How are we getting on with the install guide for bullseye, perfect server Debian 11. I don’t like the script installer for one and two I use non amd/intel processors and need to compile packages.
I just did a Debian 10 -> 11 upgrade, and can verify that getting ISPconfig working again, worked for me, as Jesse Norell says. Here were some commands I did after the upgrade, some of which Jesse only speaks of briefly: apt remove phpmyadmin apt install php7.4 php7.4-bz2 php7.4-cgi php7.4-cli php7.4-common php7.4-curl php7.4-fpm php7.4-gd php7.4-imap php7.4-intl php7.4-json php7.4-mbstring php7.4-mysql php7.4-opcache php7.4-phpdbg php7.4-pspell php7.4-readline php7.4-soap php7.4-tidy php7.4-xml php7.4-xmlrpc php7.4-xsl php7.4-zip chown root.amavis /etc/amavis/conf.d/50-user ispconfig_update.sh --force
On a two fresh manual installs of Debian 11 (one before the autoinstaller supported Debian 11 and the other because it doesn't support arm64) phpmyadmin failed. On both I had apt install-ed. I removed it and re-installed using the Debian 10 instructions just updating the version number and it worked on amd64. I have yet to repeat that on arm64. I think we both agree that an apt install would be better. And it must have worked perfectly when I autoinstalled another amd64 system - but I think we may need guidance on how the autoinstaller scripts the phpymadmin install for Debian 11 for when we have to do manual installs.
That was just me being paranoid, wanting to shrink any attack surface. I didn't need it, as I can run the very, very occasional SQL statement on the command line, if need be. Also, my upgrade from Debian 10 to Debian 11 left phpmyadmin in a sort of half-configured state, and I didn't want to want to figure out how to resolve the packaging system's stress-causing conundrum. Uninstalling the package was the easier way out.
Probably not But the problem was probably a incorrect PHP version. As said, we don't support arm so it's hard to say. Thanks for the info.
I did find the error in /var/log/apache2/error.log: Code: PHP Fatal error: require_once(): Failed opening required 'PhpMyAdmin/MoTranslator/autoload.php' (include_path='.') in /usr/share/phpmyadmin/autoload.php on line 2 These files didn't exist. They also didn't exists in a working ISPConfig (amd64) server. In fact the whole directory looked quite different although nominally they were running the same version of phpmyadmin. Fixed it by doing an apt purge and reinstalling from Perfect Tutorial 10 just changing the version to 5.0.4. Then worked first time. Lesson learnt: avoid the repository installation.

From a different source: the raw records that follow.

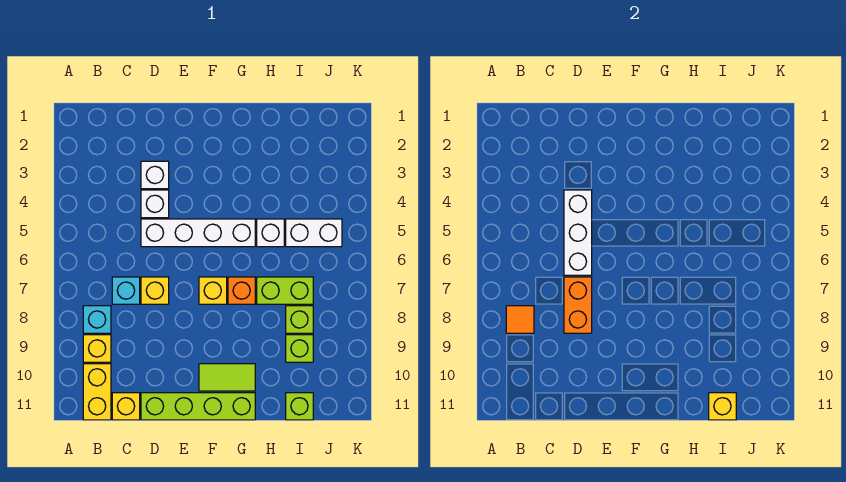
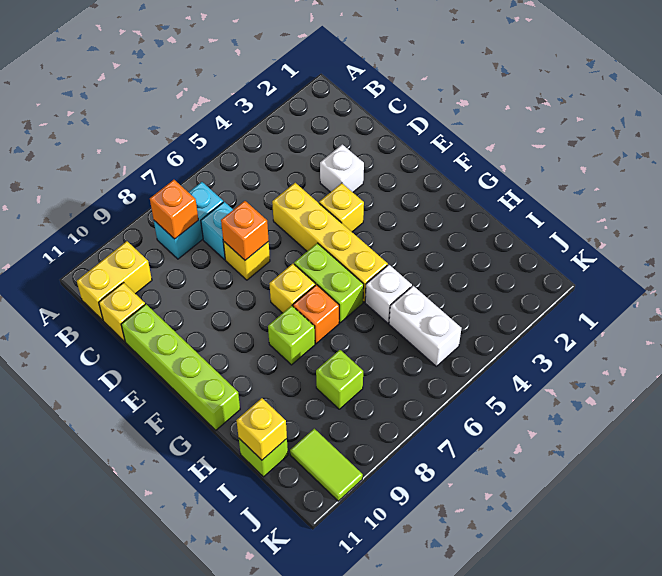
cyan 1x1 brick [83,306,111,333] -> cyan 1x2 brick [154,182,223,259]
orange 1x1 tile [506,306,534,333] -> orange 1x1 brick [150,180,198,239]
yellow 1x1 brick [83,335,111,362] -> yellow 1x1 brick moved to [319,183,364,232]
white 1x1 brick [141,190,169,218] -> none
white 1x3 brick [564,190,592,275] -> none
white 1x4 brick [141,219,255,247] -> yellow 1x4 brick [272,183,388,302]
orange 1x2 brick [564,277,592,333] -> orange 1x1 brick [221,201,269,260]
lime 1x2 tile [199,364,255,391] -> lime 1x2 tile moved to [290,429,363,501]
lime 1x2 brick [257,277,313,304] -> lime 1x2 brick moved to [294,243,364,323]
lime 1x1 brick [286,335,313,362] -> lime 1x1 brick moved to [268,306,315,365]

Not sure what your issue was there, but for what it's worth, I would advise the opposite, and have gone to replacing all custom (and potentially outdated/insecure) phpmyadmin installations with the package from bullseye-backports as I updated machines. I would much rather have upstream security fixes pushing to my system regularly. Though if you are going to install phpmyadmin from source, see https://www.howtoforge.com/communit...-installation-up-to-date-automatically.88495/ to address that concern.
The issue is the repository installation doesn't work and no one can tell me how to fix it. As phpmyadmin access is not publicly available I can live with the updated PST implementation which, at least, works. That, as I understand it is the official recommendation.
Currently the bullseye-backports package is up-to-date, but in the past week I have been digging into the state of the packages and they often aren't up-to-date or weird errors occur after install/update. Install from source is the way most people (including the main phpMyAdmin dev which I spoke to) recommend. That's why I build the script, so it can be kept up-to-date easily.